Les deux dernières ascensions seront déterminantes. Pour Julian Alaphilippe la longue escalade du Fiesole sonne le glas. S’il ira chercher une 9ème place à Florence, le Français ne peut plus suivre Matej Mohoric lorsque le sommet est en vue. Il laisse le Slovène seul devant, lancé dans un combat somptueux face au Sud-Africain Louis Meintjes, qui est sorti dans la bosse, alors que le peloton (ou ce qu’il en reste) n’a pas lâché l’affaire. C’est une course contre la montre qui est engagée, et tous les moyens sont bons pour gagner du temps. Multipliant les positions aérodynamiques invraisemblables, les deux coudes posés sur le cintre pour simuler un prolongateur ou les fesses à même le tube horizontal pour mieux fendre l’air sans jamais cesser de pédaler, Mohoric résiste. Et tant pis pour l’allure burlesque !

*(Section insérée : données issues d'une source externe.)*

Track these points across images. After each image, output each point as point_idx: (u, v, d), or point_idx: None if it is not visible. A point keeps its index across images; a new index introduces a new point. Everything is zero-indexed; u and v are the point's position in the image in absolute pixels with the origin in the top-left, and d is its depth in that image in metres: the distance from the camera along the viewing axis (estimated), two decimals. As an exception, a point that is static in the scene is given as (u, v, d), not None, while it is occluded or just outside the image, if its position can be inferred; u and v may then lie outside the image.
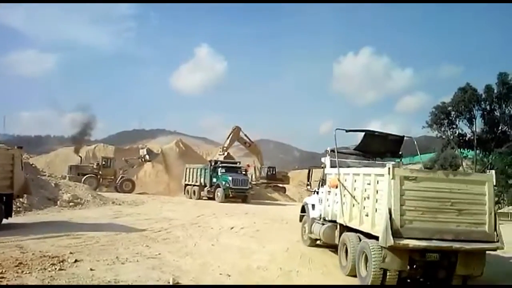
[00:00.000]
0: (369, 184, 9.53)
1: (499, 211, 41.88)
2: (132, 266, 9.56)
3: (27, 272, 8.36)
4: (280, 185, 48.15)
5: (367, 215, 9.45)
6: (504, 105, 48.15)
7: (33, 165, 29.49)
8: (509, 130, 48.55)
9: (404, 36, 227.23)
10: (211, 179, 33.44)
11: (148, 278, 8.47)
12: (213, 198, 32.37)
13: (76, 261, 9.50)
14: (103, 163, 41.61)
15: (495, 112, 48.59)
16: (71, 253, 10.28)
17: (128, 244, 12.13)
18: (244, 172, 35.07)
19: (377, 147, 13.02)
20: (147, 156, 45.65)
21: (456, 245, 8.52)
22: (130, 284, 8.02)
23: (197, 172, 35.55)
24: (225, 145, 45.35)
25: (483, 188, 8.94)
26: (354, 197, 10.15)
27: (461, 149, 50.18)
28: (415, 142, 14.59)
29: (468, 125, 49.59)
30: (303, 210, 14.75)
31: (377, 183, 9.19)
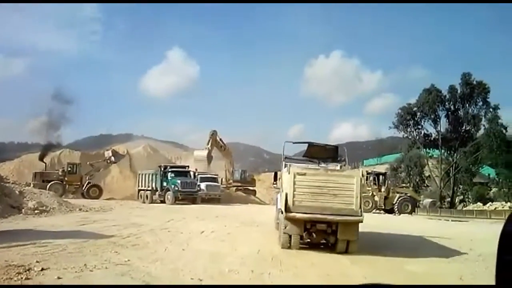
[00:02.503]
0: (285, 179, 13.61)
1: (464, 209, 43.24)
2: (100, 273, 9.38)
3: (-8, 282, 8.11)
4: (251, 188, 48.33)
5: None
6: (467, 105, 49.48)
7: (-4, 173, 28.71)
8: (472, 129, 49.85)
9: (374, 38, 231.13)
10: (161, 183, 35.66)
11: (118, 285, 8.33)
12: (164, 202, 34.21)
13: (42, 269, 9.25)
14: (69, 169, 40.96)
15: (459, 112, 49.96)
16: (37, 261, 10.01)
17: (96, 251, 11.90)
18: (192, 176, 37.41)
19: (320, 154, 17.12)
20: (112, 158, 45.07)
21: (330, 217, 12.57)
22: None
23: (148, 177, 37.62)
24: (208, 146, 45.63)
25: (352, 180, 12.94)
26: (281, 188, 14.12)
27: (427, 149, 51.45)
28: (345, 150, 18.61)
29: (433, 125, 50.96)
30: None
31: (285, 178, 13.66)
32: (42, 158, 45.70)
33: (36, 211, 21.43)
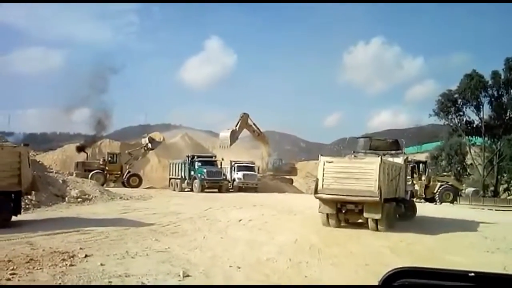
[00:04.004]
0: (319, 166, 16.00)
1: (508, 198, 41.89)
2: (142, 260, 9.59)
3: (38, 268, 8.39)
4: (287, 176, 48.13)
5: None
6: (511, 91, 47.62)
7: (40, 162, 29.60)
8: (517, 116, 47.97)
9: (415, 25, 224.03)
10: (189, 172, 36.68)
11: (158, 272, 8.48)
12: (192, 190, 35.11)
13: (86, 256, 9.54)
14: (109, 158, 41.68)
15: (503, 98, 48.10)
16: (81, 248, 10.33)
17: (137, 239, 12.17)
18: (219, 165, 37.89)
19: (382, 147, 19.49)
20: (149, 145, 45.56)
21: (350, 198, 14.80)
22: (140, 278, 8.03)
23: (178, 167, 39.01)
24: (236, 129, 45.36)
25: (373, 166, 14.85)
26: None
27: (469, 136, 49.81)
28: (403, 142, 21.31)
29: (476, 112, 49.16)
30: None
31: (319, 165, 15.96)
32: (82, 149, 46.66)
33: (78, 200, 22.03)
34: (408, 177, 19.94)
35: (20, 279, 7.63)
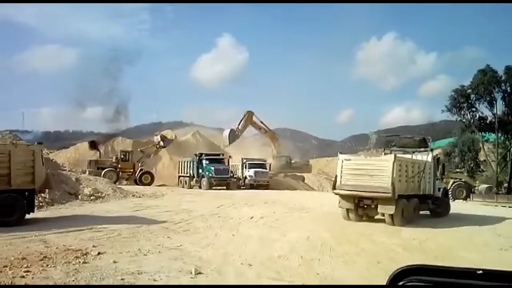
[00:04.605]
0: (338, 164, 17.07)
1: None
2: (154, 257, 9.65)
3: (52, 265, 8.48)
4: (299, 174, 48.04)
5: None
6: (526, 87, 46.98)
7: (53, 160, 29.89)
8: (532, 112, 47.35)
9: (428, 19, 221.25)
10: (197, 170, 37.21)
11: (171, 269, 8.52)
12: (200, 187, 35.76)
13: (99, 253, 9.62)
14: (122, 156, 41.93)
15: (517, 94, 47.47)
16: (94, 246, 10.41)
17: (149, 236, 12.25)
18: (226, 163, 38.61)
19: (411, 145, 20.59)
20: (161, 143, 45.91)
21: (364, 193, 15.73)
22: (153, 275, 8.08)
23: (187, 164, 39.60)
24: (239, 127, 46.04)
25: (387, 163, 15.62)
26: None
27: (482, 133, 49.25)
28: (430, 139, 21.70)
29: (489, 107, 48.57)
30: None
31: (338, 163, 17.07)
32: (95, 146, 47.02)
33: (91, 197, 22.22)
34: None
35: (34, 277, 7.72)
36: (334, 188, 16.63)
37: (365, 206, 16.26)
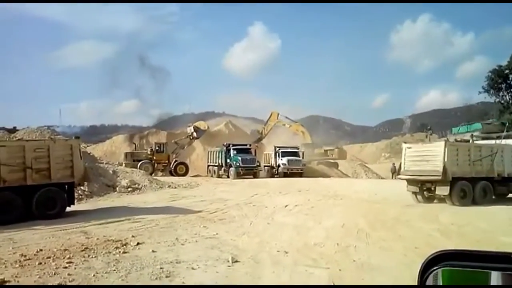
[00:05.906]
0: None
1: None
2: (191, 246, 9.80)
3: (93, 256, 8.74)
4: (332, 160, 47.73)
5: None
6: None
7: (91, 154, 30.58)
8: None
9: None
10: (225, 160, 38.15)
11: (208, 258, 8.63)
12: (228, 176, 36.65)
13: (138, 243, 9.84)
14: (157, 148, 42.60)
15: (560, 73, 45.71)
16: (133, 236, 10.66)
17: (186, 226, 12.44)
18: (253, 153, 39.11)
19: (494, 131, 23.12)
20: (194, 134, 46.52)
21: (420, 177, 17.53)
22: (191, 263, 8.21)
23: (215, 154, 40.77)
24: (265, 131, 48.98)
25: (439, 149, 17.09)
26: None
27: (522, 114, 47.72)
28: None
29: (529, 87, 46.99)
30: None
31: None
32: (132, 139, 48.01)
33: (129, 189, 22.70)
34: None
35: (77, 267, 7.96)
36: (398, 173, 19.30)
37: (427, 189, 17.84)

Il faut croire que les acrobaties du jeune homme sont payantes. Si elles ne lui font pas gagner de temps, elles ne lui en font pas perdre pour autant. La ligne d’arrivée s’approche à grands pas, et c’est bien lui qui va s’y présenter le premier, devant le Sud-Africain Louis Meintjes et le Norvégien Sondre-Holst Enger, pour devenir champion du monde Espoirs à seulement 18 ans (il en aura 19 le mois prochain). Un exploit exceptionnel de la part d’un coureur déjà sacré champion du monde chez les Juniors il y a un an à Valkenburg ! C’est un doublé inédit que réalise aujourd’hui Matej Mohoric, personne avant lui n’ayant réussi pareille performance. Le talent de ce jeune coureur avait déjà été apprécié depuis fort longtemps par l’équipe Cannondale, qu’il rejoindra l’an prochain à 19 ans pour y débuter sa carrière professionnelle.

Classement :

1. Matej Mohoric (SLO, Slovénie) les 173,2 km en 4h20’18 » (39,9 km/h)
2. Louis Meintjes (AFS, Afrique du Sud) à 3 sec.
3. Sondre-Holst Enger (NOR, Norvège) à 13 sec.
4. Caleb Ewan (AUS, Australie) m.t.
5. Toms Skujins (LET, Lettonie) m.t.
6. Davide Villella (ITA, Italie) m.t.
7. Dylan Van Baarle (PBS, Pays-Bas) m.t.
8. Silvio Herklotz (ALL, Allemagne) m.t.
9. Julian Alaphilippe (FRA, France) m.t.
10. Patrick Konrad (AUT, Autriche) m.t.